We need to convert N to dynes, m to cm, and kg to g:

1 N = 105 dynes

\[
1 \, \text{m} = 100 \, \text{cm}
\]

\[
1 \, \text{kg} = 1000 \, \text{g}
\]

Therefore,

\[
G = 6.67 \times 10^{-11} \, \text{N} \, \text{m}^2 \, \text{(kg)}^{-2} \times 10^5 \, \text{dynes} \times (100 \, \text{cm})^2 \times (1000 \, \text{g})^{-2}
\]

\[
= 6.67 \times 10^{-11} \times 10^5 \times 10^4 \times 10^{-6} \, \text{(cm)}^3 \, \text{s}^{-2} \, \text{g}^{-1}
\]

\[
= 6.67 \times 10^{-8} \, \text{(cm)}^3 \, \text{s}^{-2} \, \text{g}^{-1}
\]

Therefore, G = \( 6.67 \times 10^{-8} \) (cm)3 s-2 g-1.

 

Question 2.3: Conversion of units for a calorie

A calorie is a unit of heat or energy and it equals about 4.2 J where 1 J = 1 kg m2 s-2. Suppose we employ a system of units in which the unit of mass equals α kg, the unit of length equals β m, and the unit of time is γ s. Show that a calorie has a magnitude 4.2 α-1 β-2 γ2 in terms of the new units.

Solution:

Given: \( 1 \, \text{cal} = 4.2 \, \text{J} \)

\[
1 \, \text{J} = 1 \, \text{kg} \cdot \text{m}^2 \cdot \text{s}^{-2}
\]

In the new system of units:

1 unit of mass = \( \alpha \, \text{kg} \)
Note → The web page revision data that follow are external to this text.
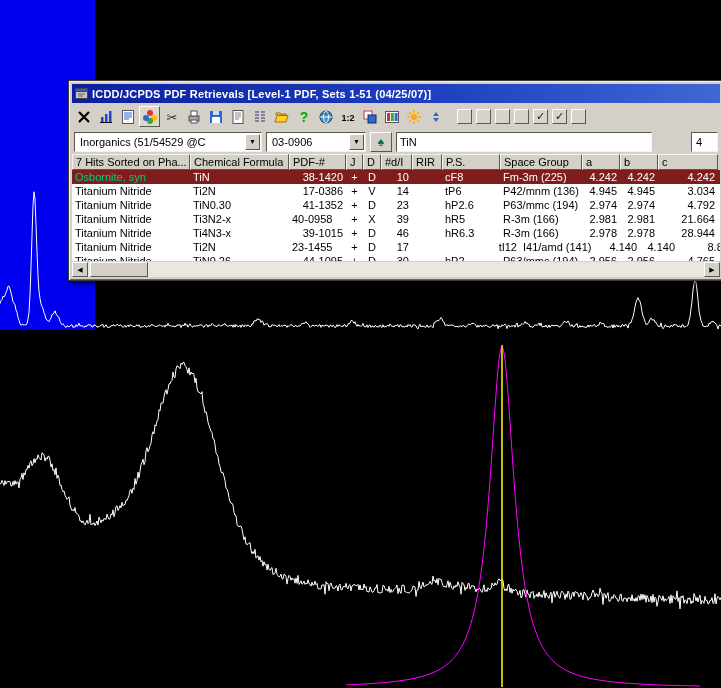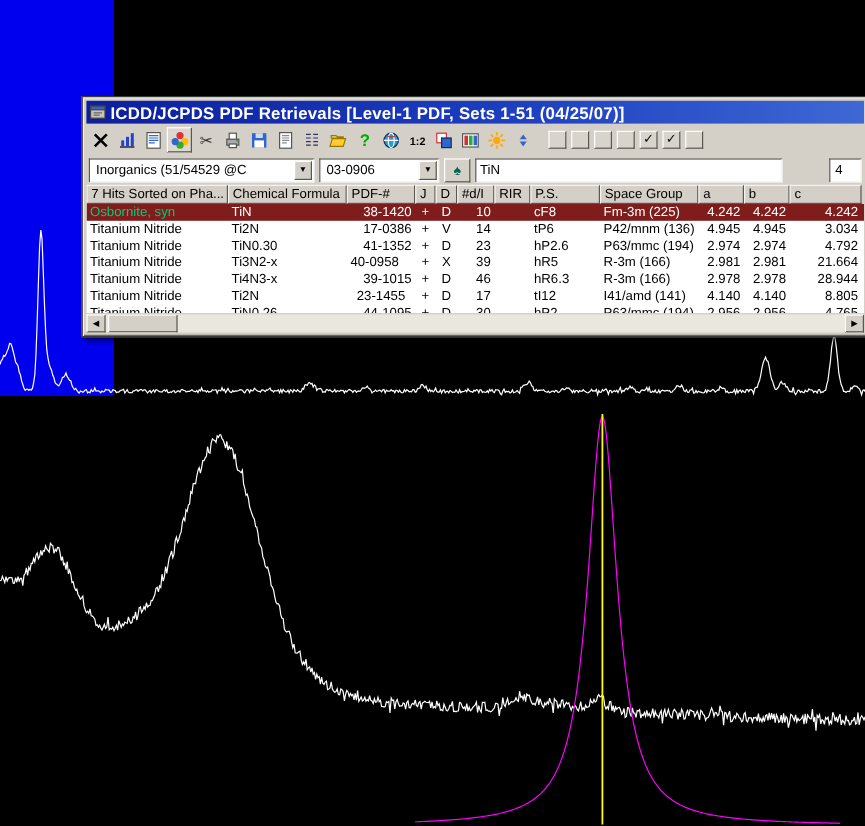--- a/index.html
+++ b/index.html
@@ -11,21 +11,21 @@
   #top-chart{top:0;width:721px;height:340px;}
   #bottom-chart{top:340px;width:721px;height:348px;}
 
   .window{position:absolute;left:68px;top:80px;width:656px;height:201px;background:#d4d0c8;
     border:1px solid #3c3a37;box-shadow:inset 1px 1px 0 #f4f3ef, inset -1px -1px 0 #6a675f, 3px 3px 5px rgba(0,0,0,.55);
     padding:3px;display:flex;flex-direction:column;}
   .titlebar{flex:0 0 19px;background:linear-gradient(90deg,#0c1f9e 0%,#1d3fc0 55%,#3f68d4 100%);
     display:flex;align-items:center;padding:0 3px;gap:4px;overflow:hidden;}
   .titleicon{width:13px;height:13px;flex:0 0 13px;}
   .titleicon svg{width:13px;height:13px;display:block;}
-  .titletext{color:#fff;font-size:14px;font-weight:bold;white-space:nowrap;letter-spacing:.2px;}
+  .titletext{color:#fff;font-size:11px;font-weight:bold;white-space:nowrap;letter-spacing:.2px;}
 
   .toolbar{flex:0 0 27px;display:flex;align-items:center;padding:2px 1px;gap:1px;overflow:hidden;}
   .tb-btn{width:21px;height:21px;display:flex;align-items:center;justify-content:center;border:1px solid transparent;flex:0 0 21px;}
   .tb-btn.active{border:1px solid;border-color:#fff #5a574f #5a574f #fff;background:#dcd8d0;}
   .tb-ic,.tb-ic svg{width:16px;height:16px;display:block;}
   .tb-toggle{width:15px;height:15px;flex:0 0 15px;background:#d8d4cc;border:1px solid;border-color:#fff #5a574f #5a574f #fff;
     font-size:11px;line-height:12px;text-align:center;margin-left:3px;color:#111;}
   .tb-toggle.first{margin-left:10px;}
 
   .filterbar{flex:0 0 23px;display:flex;align-items:center;padding:1px 2px;gap:4px;overflow:hidden;}
@@ -338,26 +338,26 @@
             <div class="gcell" style="width: 30px; text-align: center;"></div>
             <div class="gcell" style="width: 58px; text-align: left;">hR6.3</div>
             <div class="gcell" style="width: 82px; text-align: left;">R-3m (166)</div>
             <div class="gcell" style="width: 38px; text-align: right;">2.978</div>
             <div class="gcell" style="width: 38px; text-align: right;">2.978</div>
             <div class="gcell" style="width: 60px; text-align: right;">28.944</div>
           </div>
           <div class="grow">
             <div class="gcell phase" style="width: 118px; text-align: left;">Titanium Nitride</div>
             <div class="gcell" style="width: 99px; text-align: left;">Ti2N</div>
-            <div class="gcell" style="width: 57px; text-align: center;">23-1455</div>
+            <div class="gcell" style="width: 57px; text-align: left;">23-1455</div>
             <div class="gcell" style="width: 17px; text-align: center;">+</div>
             <div class="gcell" style="width: 18px; text-align: center;">D</div>
             <div class="gcell" style="width: 31px; text-align: right;">17</div>
             <div class="gcell" style="width: 30px; text-align: center;"></div>
-            <div class="gcell" style="width: 58px; text-align: left;">tI12</div>
+            <div class="gcell" style="width: 58px; text-align: right; margin-left: 20px;">tI12</div>
             <div class="gcell" style="width: 82px; text-align: left;">I41/amd (141)</div>
             <div class="gcell" style="width: 38px; text-align: right;">4.140</div>
             <div class="gcell" style="width: 38px; text-align: right;">4.140</div>
             <div class="gcell" style="width: 60px; text-align: right;">8.805</div>
           </div>
           <div class="grow">
             <div class="gcell phase" style="width: 118px; text-align: left;">Titanium Nitride</div>
             <div class="gcell" style="width: 99px; text-align: left;">TiN0.26</div>
             <div class="gcell" style="width: 57px; text-align: right;">44-1095</div>
             <div class="gcell" style="width: 17px; text-align: center;">+</div>

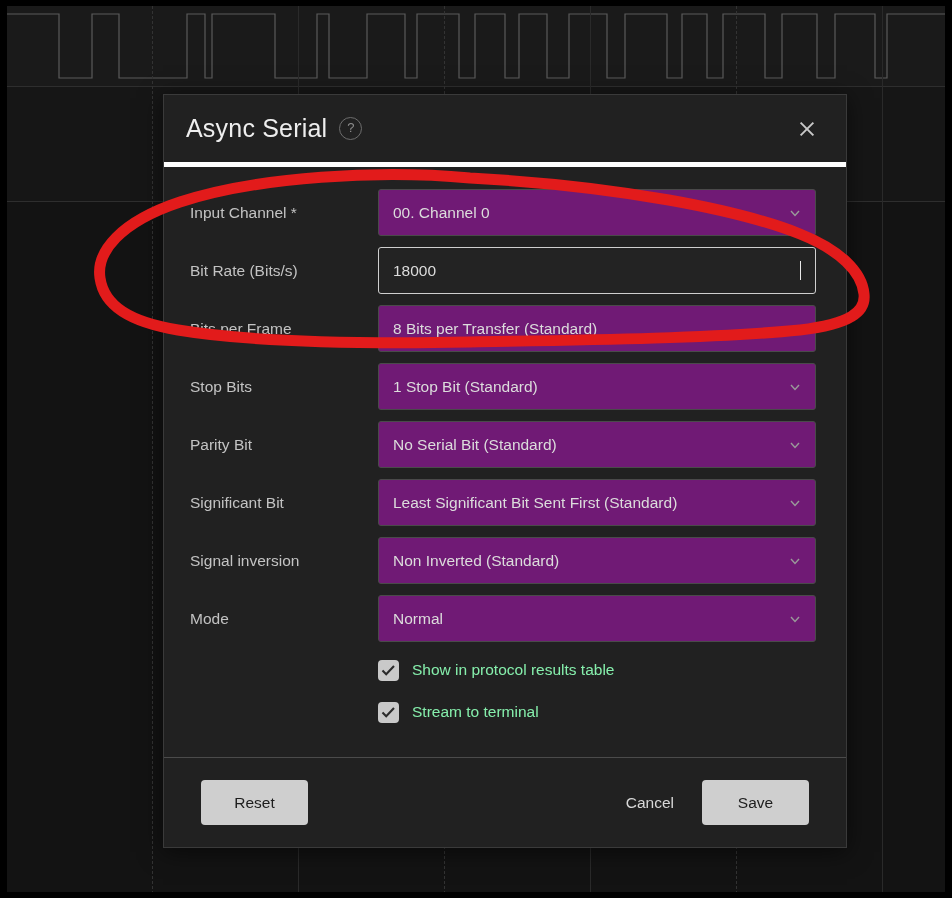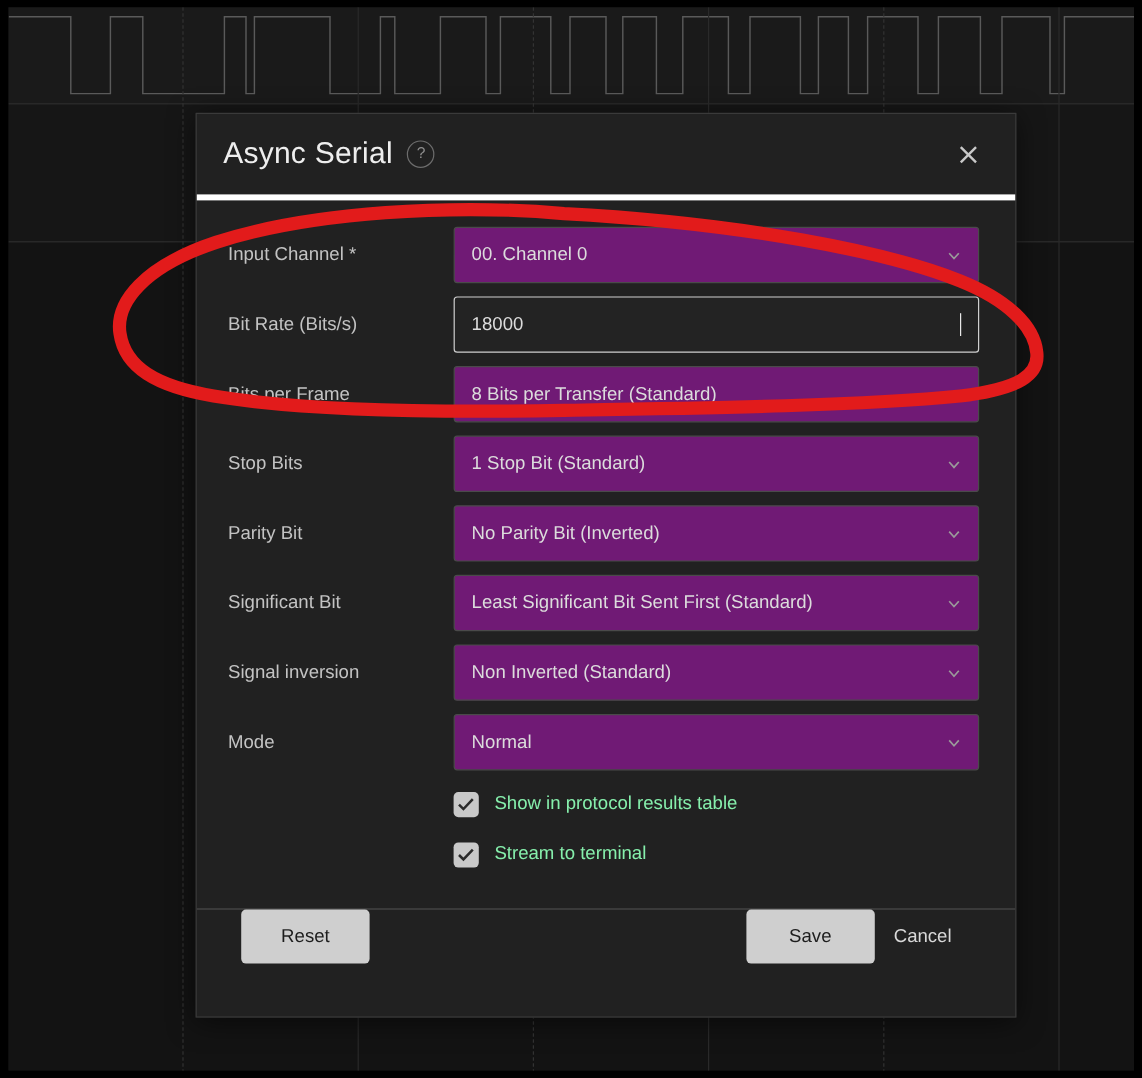--- a/index.html
+++ b/index.html
@@ -223,20 +223,21 @@
     color: #86efac;
     white-space: nowrap;
   }
 
   
   .dlg-footer {
     flex: 0 0 90px;
     height: 90px;
     border-top: 1px solid #4b4b4b;
     display: flex;
+    align-items: center;
     padding: 0 37px;
     box-sizing: border-box;
   }
   .btn {
     font-size: 15.5px;
     border-radius: 4px;
     cursor: pointer;
     white-space: nowrap;
     box-sizing: border-box;
     display: flex;
@@ -349,21 +350,21 @@
             <svg width="12" height="12" viewBox="0 0 12 12">
                 <path d="M2,4 L6,8.5 L10,4" fill="none" stroke="#9a9a9a" stroke-width="1.4"></path>
               </svg>
           </span>
         </div>
       </div>
 
       <div class="field">
         <span class="field-label">Parity Bit</span>
         <div class="control">
-          <span class="val">No Parity Bit (Inverted)</span>
+          <span class="val">No Serial Bit (Standard)</span>
           <span class="chev">
             <svg width="12" height="12" viewBox="0 0 12 12">
                 <path d="M2,4 L6,8.5 L10,4" fill="none" stroke="#9a9a9a" stroke-width="1.4"></path>
               </svg>
           </span>
         </div>
       </div>
 
       <div class="field">
         <span class="field-label">Significant Bit</span>
@@ -417,22 +418,22 @@
             </svg>
         </span>
         <span class="cb-label">Stream to terminal</span>
       </div>
 
     </div>
 
     <div class="dlg-footer">
       <div class="btn btn-solid btn-reset">Reset</div>
       <span class="foot-spacer"></span>
+      <div class="btn btn-text">Cancel</div>
       <div class="btn btn-solid btn-save" style="margin-left:12px;">Save</div>
-      <div class="btn btn-text">Cancel</div>
     </div>
 
   </div>
 
   <svg class="annotation" viewBox="0 0 952 898">
     <path d="M470,178
              C380,170 260,176 180,202
              C120,222 96,252 100,278
              C104,306 130,322 178,330
              C250,342 360,344 470,342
1 unit of length = \( \beta \, \text{m} \)

1 unit of time = \( \gamma \, \text{s} \)

We need to express 1 J in terms of the new units:

\[
1 \, \text{J} = 1 \, \text{kg} \cdot \text{m}^2 \cdot \text{s}^{-2} = \left( \frac{1 \, \text{kg}}{\alpha \, \text{kg}} \right) \cdot \left( \frac{1 \, \text{m}}{\beta \, \text{m}} \right)^2 \cdot \left( \frac{1 \, \text{s}}{\gamma \, \text{s}} \right)^{-2}
\]

\[
= \alpha^{-1} \cdot \beta^{-2} \cdot \gamma^{2}
\]

Therefore,

\[
4.2 \, \text{J} = 4.2 \cdot \alpha^{-1} \cdot \beta^{-2} \cdot \gamma^{2}
\]

Thus, a calorie has a magnitude of \( 4.2 \alpha^{-1} \beta^{-2} \gamma^{2} \) in terms of the new units.